O, What a Luxury: Verses Lyrical, Vulgar, Pathetic & Profound

Image of O, What a Luxury: Verses Lyrical, Vulgar, Pathetic & Profound
Author(s): 
Release Date: 
October 1, 2013
Publisher/Imprint: 
Grove Press
Pages: 
192
Reviewed by: 

“. . . [an] entertaining collection of poetic high jinx.”

In the absence of an extensive record for the writing of poetry, Garrison Keillor, the good-natured and folksy humorist who is the host of A Prairie Home Companion and a respected anthologist of contemporary poetry, has now produced an impressive first collection of his own poems containing a wide variety of light verse.

This volume includes poems ranging from the overtly jocular and graphic to those with more serious undertones. Some pieces are descriptive and place-oriented; some are heartfelt and moving. And some of these poems deal, albeit a bit too lightheartedly at times, with the most sensitive of human relationships, giving a nod occasionally to the sublime.

In other words, Mr. Keillor’s inaugural collection lives up to its title: O, What a Luxury: Verses Lyrical, Vulgar, Pathetic and Profound. As you might expect, he often writes with undercurrents of thoughtfulness provided as humor and entertainment, so much so that there are poems in the volume that invite revisiting and, certainly, retelling.

There can be no doubt that, by way of his diverse background and penchant to entertain, more volumes of Mr. Keillor’s rich Midwestern sensibility in verse will be forthcoming.

Perhaps he might choose in subsequent volumes to go deeper, to allow self-exposure, to wrestle with and explore a more focused range of subjects, to lay claim to a deepened poetic sensibility. Nevertheless, there is much in this volume both to interest and to entertain those open to fresh insights.

This volume provides an opportunity to see Mr. Keillor in perhaps his most intimate longing, i.e. to express unequivocally that which resides within, revealed through the lens of humor in scores of his own individual verses in the distinctive landscape of this always entertaining and often thoughtful poetic journey.

This collection consists of a number of serious subjects rendered lightly, which results in a kaleidoscopic effect that, while often entertaining, tends to submerge the more serious elements almost as soon as they are introduced. His unique perspectives—ironic yet sensitive—cannot be ignored in any real judgment or evaluation, if you will, of this new poetic venturing.

While this volume remains true to Mr. Keillor’s stylings in his other writings and offerings over the years, there is definitely a distinct reaching in these poems.
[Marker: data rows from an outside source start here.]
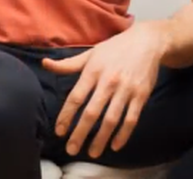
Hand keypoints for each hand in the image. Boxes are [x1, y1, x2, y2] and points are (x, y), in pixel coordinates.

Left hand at [42, 22, 167, 157]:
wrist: (148, 41)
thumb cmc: (115, 48)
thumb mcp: (91, 53)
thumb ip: (68, 64)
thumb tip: (45, 64)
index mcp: (93, 70)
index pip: (75, 98)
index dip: (66, 116)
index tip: (60, 131)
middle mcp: (109, 81)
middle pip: (92, 112)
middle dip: (80, 133)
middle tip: (72, 149)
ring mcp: (126, 89)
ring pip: (112, 119)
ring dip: (101, 138)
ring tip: (93, 153)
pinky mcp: (141, 95)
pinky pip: (132, 118)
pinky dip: (123, 134)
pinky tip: (115, 145)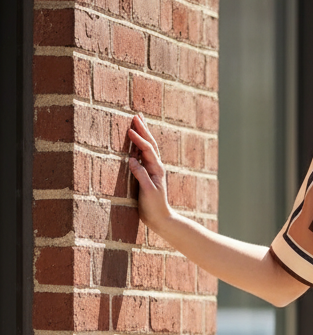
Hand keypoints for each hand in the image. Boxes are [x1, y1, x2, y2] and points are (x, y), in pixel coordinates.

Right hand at [127, 114, 171, 233]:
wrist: (160, 219)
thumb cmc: (154, 206)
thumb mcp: (148, 191)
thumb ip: (141, 175)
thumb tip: (132, 160)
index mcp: (156, 169)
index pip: (147, 150)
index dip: (139, 139)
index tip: (130, 130)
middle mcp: (155, 167)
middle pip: (150, 144)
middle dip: (143, 129)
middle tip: (137, 115)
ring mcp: (152, 170)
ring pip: (147, 148)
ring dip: (143, 134)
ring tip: (138, 122)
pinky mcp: (147, 174)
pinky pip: (142, 156)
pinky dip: (138, 146)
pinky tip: (135, 141)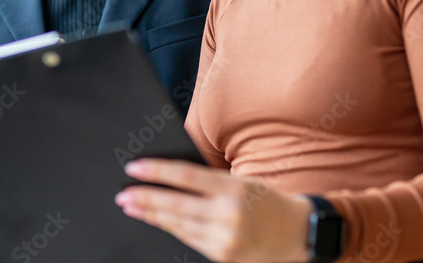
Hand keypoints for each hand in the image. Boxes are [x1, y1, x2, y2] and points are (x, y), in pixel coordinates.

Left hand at [114, 158, 313, 262]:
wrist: (299, 234)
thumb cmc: (267, 201)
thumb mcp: (243, 182)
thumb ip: (210, 182)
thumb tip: (169, 178)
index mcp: (234, 188)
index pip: (186, 176)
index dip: (156, 171)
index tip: (134, 167)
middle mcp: (228, 214)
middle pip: (175, 204)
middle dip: (145, 198)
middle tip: (122, 194)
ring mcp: (225, 238)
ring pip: (178, 224)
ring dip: (151, 215)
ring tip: (132, 207)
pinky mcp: (223, 256)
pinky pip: (189, 239)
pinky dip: (171, 228)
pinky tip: (156, 221)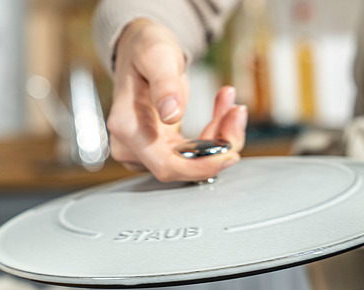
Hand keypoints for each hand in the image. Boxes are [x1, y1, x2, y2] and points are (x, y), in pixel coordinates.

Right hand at [106, 19, 246, 181]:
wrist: (141, 50)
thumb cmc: (146, 49)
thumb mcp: (158, 56)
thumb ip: (164, 84)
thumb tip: (171, 115)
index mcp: (127, 127)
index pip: (166, 165)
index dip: (200, 167)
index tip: (229, 154)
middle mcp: (132, 146)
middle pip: (184, 166)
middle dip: (217, 145)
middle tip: (236, 113)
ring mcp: (146, 150)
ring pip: (193, 161)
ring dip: (219, 137)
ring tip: (230, 104)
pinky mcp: (161, 150)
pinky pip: (194, 154)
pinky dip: (214, 135)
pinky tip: (223, 111)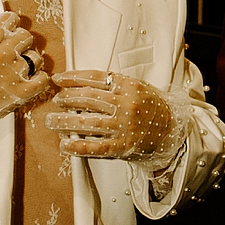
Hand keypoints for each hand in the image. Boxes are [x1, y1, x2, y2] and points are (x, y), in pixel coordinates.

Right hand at [0, 11, 52, 141]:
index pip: (10, 19)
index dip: (11, 23)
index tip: (11, 28)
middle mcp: (1, 55)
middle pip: (25, 36)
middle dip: (20, 41)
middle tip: (14, 50)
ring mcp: (12, 74)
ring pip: (35, 57)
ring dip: (29, 60)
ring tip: (19, 68)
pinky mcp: (20, 93)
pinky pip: (42, 79)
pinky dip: (39, 78)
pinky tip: (31, 79)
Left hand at [45, 68, 174, 161]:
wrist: (172, 130)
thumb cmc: (151, 107)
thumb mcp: (136, 87)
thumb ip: (113, 85)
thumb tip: (79, 84)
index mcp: (129, 86)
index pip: (95, 78)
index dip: (73, 77)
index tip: (58, 79)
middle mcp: (126, 104)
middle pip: (88, 98)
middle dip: (66, 99)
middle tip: (55, 101)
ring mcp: (124, 126)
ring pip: (87, 122)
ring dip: (65, 121)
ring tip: (52, 121)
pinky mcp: (123, 146)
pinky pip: (96, 147)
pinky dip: (78, 146)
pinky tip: (65, 144)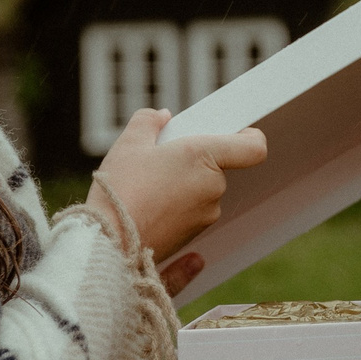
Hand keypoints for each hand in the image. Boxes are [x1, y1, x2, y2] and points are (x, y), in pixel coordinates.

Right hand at [90, 110, 266, 262]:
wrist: (107, 242)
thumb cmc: (120, 189)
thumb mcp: (129, 143)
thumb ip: (149, 121)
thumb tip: (161, 117)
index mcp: (204, 158)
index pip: (253, 148)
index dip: (249, 137)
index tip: (236, 132)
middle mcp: (213, 188)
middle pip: (217, 168)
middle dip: (194, 162)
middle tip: (162, 160)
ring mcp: (205, 215)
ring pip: (201, 191)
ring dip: (182, 185)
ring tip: (148, 186)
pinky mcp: (193, 236)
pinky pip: (191, 213)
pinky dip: (175, 207)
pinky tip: (149, 207)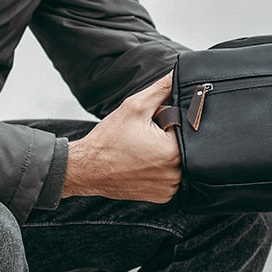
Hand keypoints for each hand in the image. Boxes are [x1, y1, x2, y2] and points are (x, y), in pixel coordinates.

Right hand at [61, 72, 180, 202]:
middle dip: (166, 135)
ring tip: (141, 149)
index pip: (183, 125)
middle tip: (143, 136)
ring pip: (177, 159)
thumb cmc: (108, 139)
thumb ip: (160, 89)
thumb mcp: (134, 106)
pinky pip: (171, 175)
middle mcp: (176, 173)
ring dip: (164, 152)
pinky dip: (160, 167)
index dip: (166, 119)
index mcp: (173, 151)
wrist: (88, 168)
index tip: (150, 123)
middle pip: (182, 143)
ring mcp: (170, 188)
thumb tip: (178, 74)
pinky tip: (142, 162)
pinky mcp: (163, 196)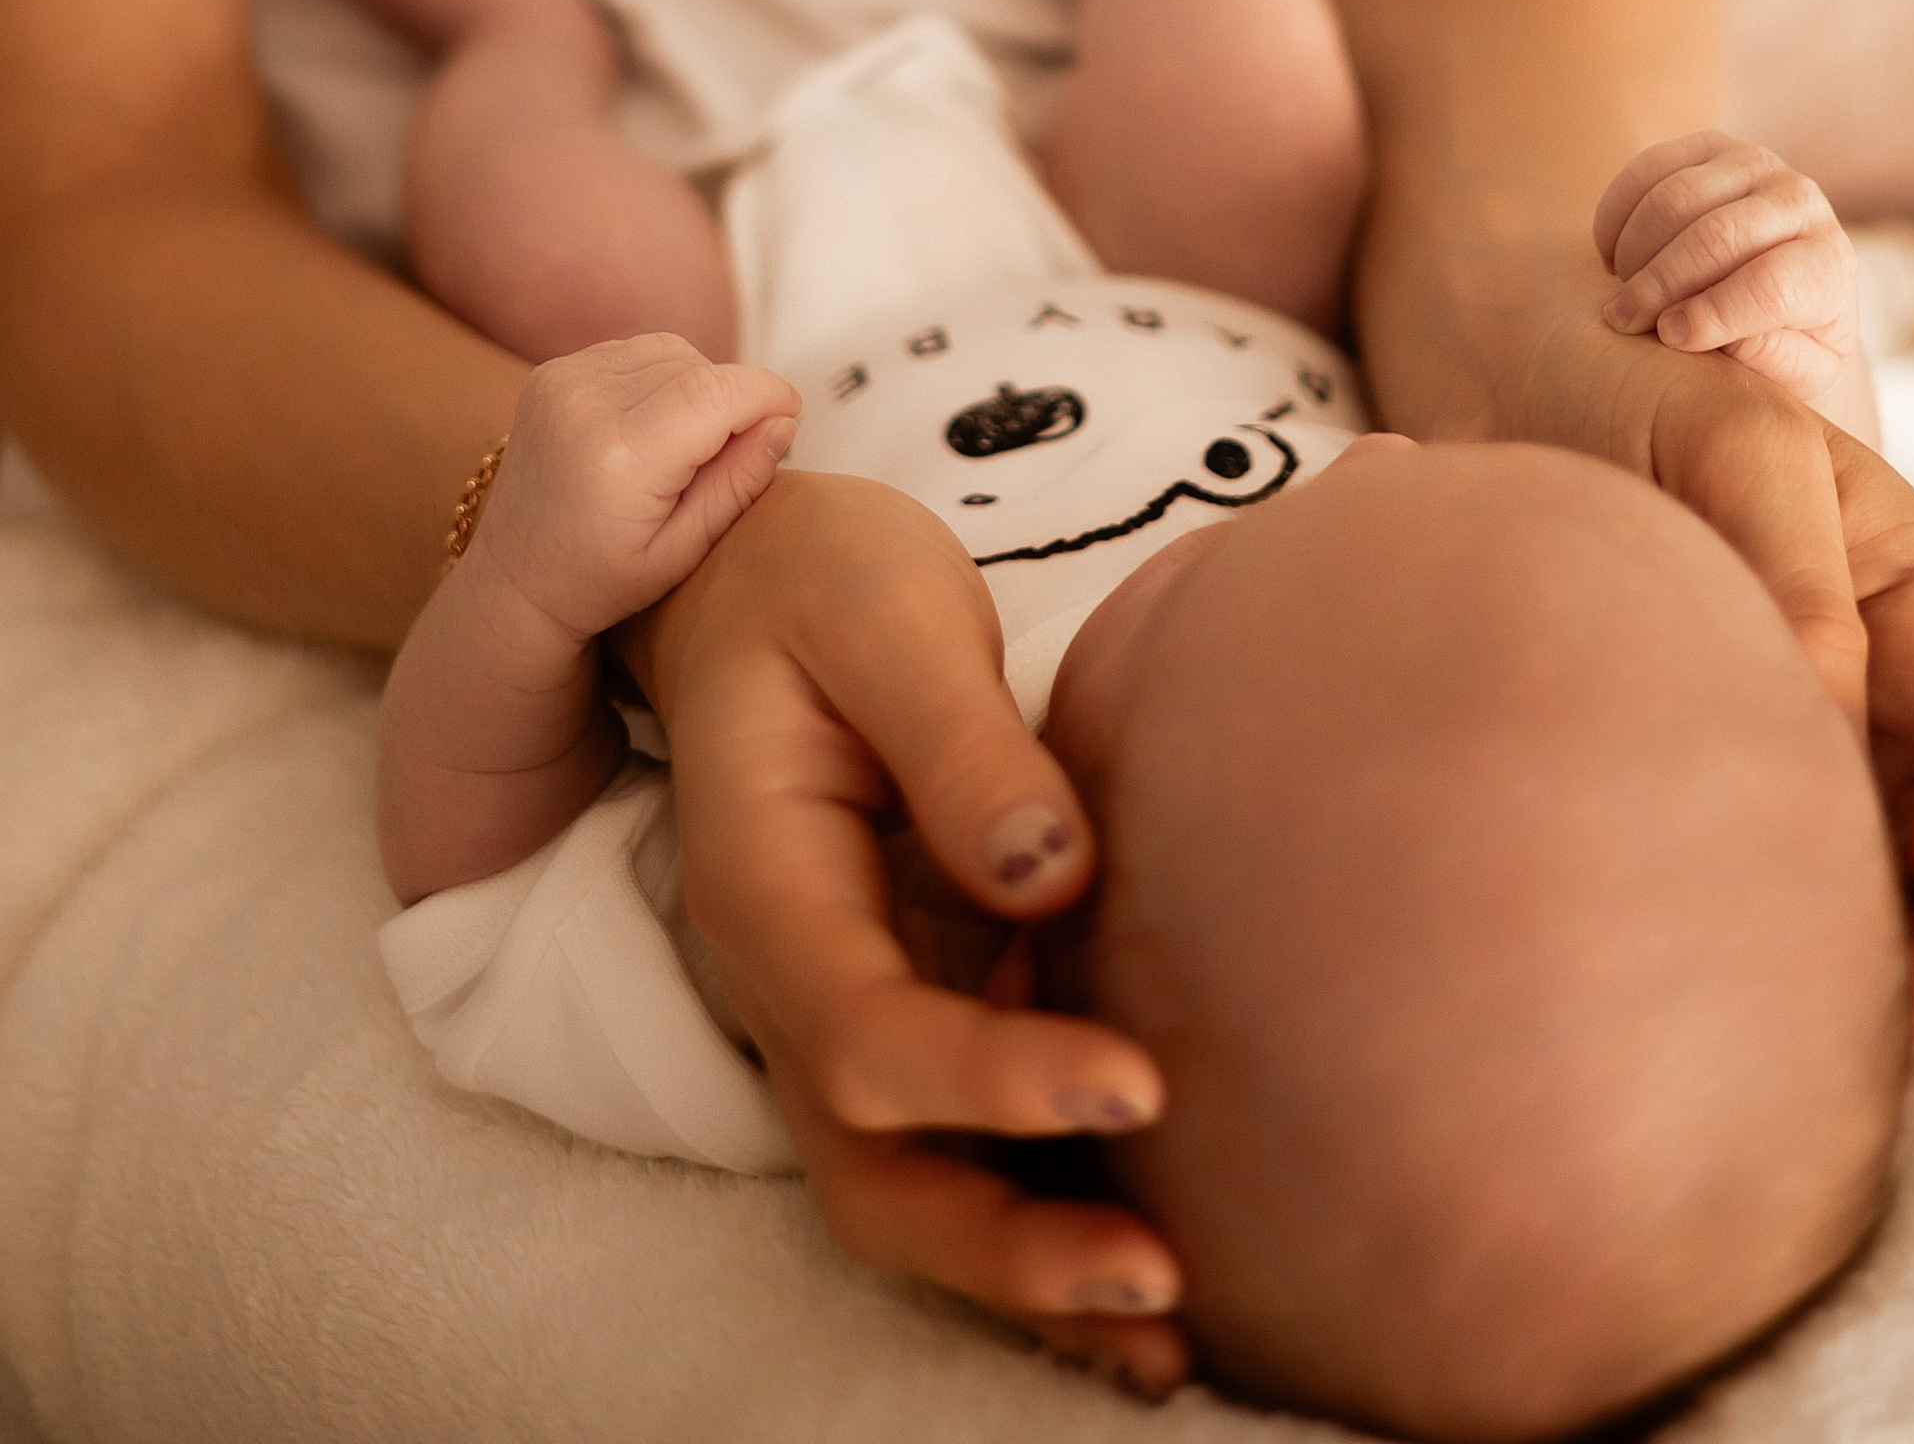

Though not quite a summing up, this collection nonetheless constitutes a more conclusive statement of just how far Mr. Keillor has come on his creative journey.

In surveying this wide-ranging collection of poems, it is evident that there is a tentativeness in relying so much on light verse and on themes and approaches that are popular, although he does at times risk a deeper engagement with subjects that are clearly revelatory of his own ideologies and experience, moving in these instances into realms which are definitely the purview of poetry.

Mr. Keillor’s light-verse stylings sometimes achieve less than maximum effect due to his somewhat casual attitude toward metrical consistency, particularly evident in pieces like “Billy the Kid,” where he writes: “Billy the Kid/Didn’t do half of what they said he did./He rustled cattle, I guess it’s true,/But bad men was who they belonged to.”

On the other hand, his insight and metrical instinct are extremely effective in the following limerick: “There was an old man quite embittered/By how he had wasted and frittered/His best years away/In listening all day/To reruns of All Things Considered.”

The reader will not have any difficulty being entertained by these verses, nor in searching out and finding Mr. Keillor’s matter-of-fact Midwestern sensibility, that Prairie Home Companion style and delivery that has become his signature persona over the decades.

It is in this volume of Mr. Keillor’s own poetry that he is clearly stepping out, transitioning into a more personally revealing phase of his life, perhaps with a zeal to give his poetry a more central place in it.

This collection is truly a tribute to the range of his scope and his skills, to how effectively he can measure the pulse of America. While some of the poems—their subject matter, attention to metrics, etc.—might be more rigorously attended to. This is after all Mr. Keillor’s first full-fledged volume of verse, a revelation of his realized self that can be shared by all.

After decades of a unique intimacy with the American public, we glimpse the real Mr. Keillor in this volume, his Midwestern insight and clever word play woven, often skillfully, into many individual poems.

As the fashioner of excitement, Mr. Keillor gives us this entertaining collection of poetic high jinx. But where indeed is the “real” Mr. Keillor? We can be sure, by way of experience, that he is keeping a good deal of revelatory material close to the vest to be meted out bit by bit in future volumes of poetry.